== EXTRAIT CHOISI ==
La solitude est une plaie qui peut nous menacer tous. Dans un monde où il est de mauvais aloi de s’occuper des affaires des autres, les gens, tout au moins dans les grandes villes, ont tendance à s’isoler. Je vais revenir à des années en arrière. Lorsque j’habitais encore à Paris, javais une voisine de palier, une vieille dame, que je saluais négligemment lorsque nous nous rencontrions. Pendant des années nous n’avons pas échangé un mot. Un jour me rendis compte que je ne l’avais pas vu depuis des semaines. J’en fis tout de même part au concierge, qui fit venir la police qui força la porte de son studio. Elle trouva son cadavre. Il s’avéra qu’elle était morte depuis des semaines. Je fus bien évidemment très gêné et eus mauvaise conscience de ne pas m’être occupé d’elle. D’après un communiqué des « Petits frères des pauvres », la situation ne s’est guère améliorée depuis. Les services sociaux peuvent s’occuper des personnes concernées, mais ils doivent être contactés. Ou par la famille ou des amis, peut-être par des voisins inquiets. Mais le rythme de la vie et les soucis quotidiens nous rendent aveugles. Mais tout cela peut se passer autrement. Mais il faut que les gens âgés soient d’accord de rompre leur solitude. C’est souvent une question de caractère. S’ils ont le contact facile, ils ne seront pas isolés. En se confiant à ses voisins, en ayant un brin de causette avec l’un ou l’autre, tout un tissu social peut se mettre en place. Mais il faut que cela se passe avant qu’il soit trop tard. Je connais en Allemagne des communautés « d’immeubles » qui fonctionnent assez bien. Une à deux fois par an, elles organisent des fêtes. Tous les problèmes pratiques de la maison se règlent en commun. Mais cela n’est possible que s’il n’y a pas trop de fluctuations de locataires. Cela a été le cas chez nous tant qu’il n’y a pas eu trop de changement.

== MATÉRIEL ==
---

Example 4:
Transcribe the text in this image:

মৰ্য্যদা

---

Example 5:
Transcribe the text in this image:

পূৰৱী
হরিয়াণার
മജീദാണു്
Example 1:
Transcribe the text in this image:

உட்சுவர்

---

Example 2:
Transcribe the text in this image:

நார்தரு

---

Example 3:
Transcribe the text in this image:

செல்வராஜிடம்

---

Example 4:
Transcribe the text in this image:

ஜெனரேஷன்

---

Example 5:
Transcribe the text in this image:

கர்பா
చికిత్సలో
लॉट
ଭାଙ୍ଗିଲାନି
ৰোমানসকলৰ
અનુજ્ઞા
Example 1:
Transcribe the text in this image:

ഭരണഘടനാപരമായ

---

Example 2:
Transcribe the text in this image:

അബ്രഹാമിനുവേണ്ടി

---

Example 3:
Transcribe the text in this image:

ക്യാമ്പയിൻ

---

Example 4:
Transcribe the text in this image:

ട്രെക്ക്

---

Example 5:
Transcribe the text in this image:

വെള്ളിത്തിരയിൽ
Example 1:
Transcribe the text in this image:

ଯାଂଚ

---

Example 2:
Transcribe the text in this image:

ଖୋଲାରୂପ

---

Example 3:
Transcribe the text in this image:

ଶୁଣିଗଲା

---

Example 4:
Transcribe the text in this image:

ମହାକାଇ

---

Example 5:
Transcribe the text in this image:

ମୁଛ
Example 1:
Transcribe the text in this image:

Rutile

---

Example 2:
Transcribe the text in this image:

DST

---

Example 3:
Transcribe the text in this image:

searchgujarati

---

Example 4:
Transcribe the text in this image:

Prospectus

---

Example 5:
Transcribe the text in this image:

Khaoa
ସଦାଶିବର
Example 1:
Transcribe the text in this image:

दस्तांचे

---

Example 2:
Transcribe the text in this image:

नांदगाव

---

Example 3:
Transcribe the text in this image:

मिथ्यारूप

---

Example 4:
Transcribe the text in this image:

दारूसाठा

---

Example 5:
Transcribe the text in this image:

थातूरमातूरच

==

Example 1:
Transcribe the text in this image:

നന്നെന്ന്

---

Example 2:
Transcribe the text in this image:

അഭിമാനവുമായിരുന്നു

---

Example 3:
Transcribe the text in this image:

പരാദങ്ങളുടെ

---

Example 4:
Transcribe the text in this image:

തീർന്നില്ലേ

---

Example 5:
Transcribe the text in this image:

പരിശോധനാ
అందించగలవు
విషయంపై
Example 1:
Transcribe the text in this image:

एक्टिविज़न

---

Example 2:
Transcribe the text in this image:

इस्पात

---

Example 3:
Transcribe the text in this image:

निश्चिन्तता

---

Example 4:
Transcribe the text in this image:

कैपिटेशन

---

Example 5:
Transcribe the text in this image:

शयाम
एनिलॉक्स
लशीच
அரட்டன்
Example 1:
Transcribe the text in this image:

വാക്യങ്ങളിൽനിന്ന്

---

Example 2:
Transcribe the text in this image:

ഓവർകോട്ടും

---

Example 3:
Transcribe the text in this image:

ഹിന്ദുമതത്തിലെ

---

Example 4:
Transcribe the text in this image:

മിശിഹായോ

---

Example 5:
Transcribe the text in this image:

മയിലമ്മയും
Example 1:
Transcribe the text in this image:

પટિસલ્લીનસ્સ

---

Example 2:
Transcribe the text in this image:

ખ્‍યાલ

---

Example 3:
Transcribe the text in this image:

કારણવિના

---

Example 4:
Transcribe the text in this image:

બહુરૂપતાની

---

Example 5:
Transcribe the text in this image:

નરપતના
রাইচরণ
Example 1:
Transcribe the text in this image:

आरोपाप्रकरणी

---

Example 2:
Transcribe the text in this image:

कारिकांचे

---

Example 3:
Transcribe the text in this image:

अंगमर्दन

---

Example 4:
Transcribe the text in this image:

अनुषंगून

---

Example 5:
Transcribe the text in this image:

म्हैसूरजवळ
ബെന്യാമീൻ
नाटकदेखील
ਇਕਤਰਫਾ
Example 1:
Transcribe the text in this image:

---

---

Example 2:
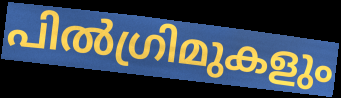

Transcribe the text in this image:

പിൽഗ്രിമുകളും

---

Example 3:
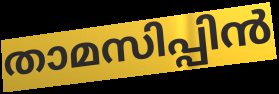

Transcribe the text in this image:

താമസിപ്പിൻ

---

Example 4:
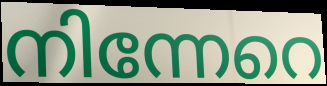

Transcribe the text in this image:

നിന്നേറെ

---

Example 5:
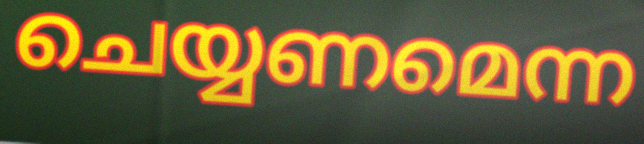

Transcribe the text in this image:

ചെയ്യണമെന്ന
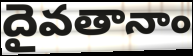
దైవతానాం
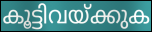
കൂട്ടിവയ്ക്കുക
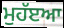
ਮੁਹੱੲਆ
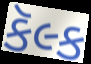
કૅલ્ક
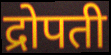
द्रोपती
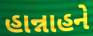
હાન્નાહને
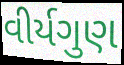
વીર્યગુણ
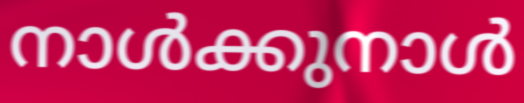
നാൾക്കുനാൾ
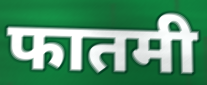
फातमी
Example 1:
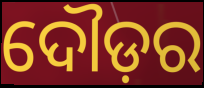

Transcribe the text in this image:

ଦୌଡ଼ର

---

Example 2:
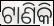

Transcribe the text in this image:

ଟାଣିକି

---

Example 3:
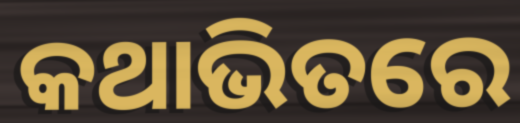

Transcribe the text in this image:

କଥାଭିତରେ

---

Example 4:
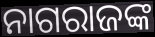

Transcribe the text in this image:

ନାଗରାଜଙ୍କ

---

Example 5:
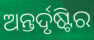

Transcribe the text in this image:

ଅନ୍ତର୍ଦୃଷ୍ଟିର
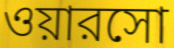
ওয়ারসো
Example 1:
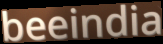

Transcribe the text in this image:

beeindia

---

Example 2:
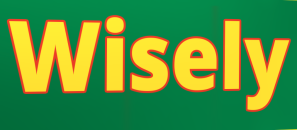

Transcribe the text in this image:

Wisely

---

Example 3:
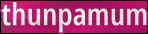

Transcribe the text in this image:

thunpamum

== CONSIGNE ==
Relevez, s'il vous plaît, toutes les personnes qui, d'après le texte sur la solitude, peuvent contacter les services sociaux.

== CORRIGÉ ==
La famille, des amis et des voisins inquiets.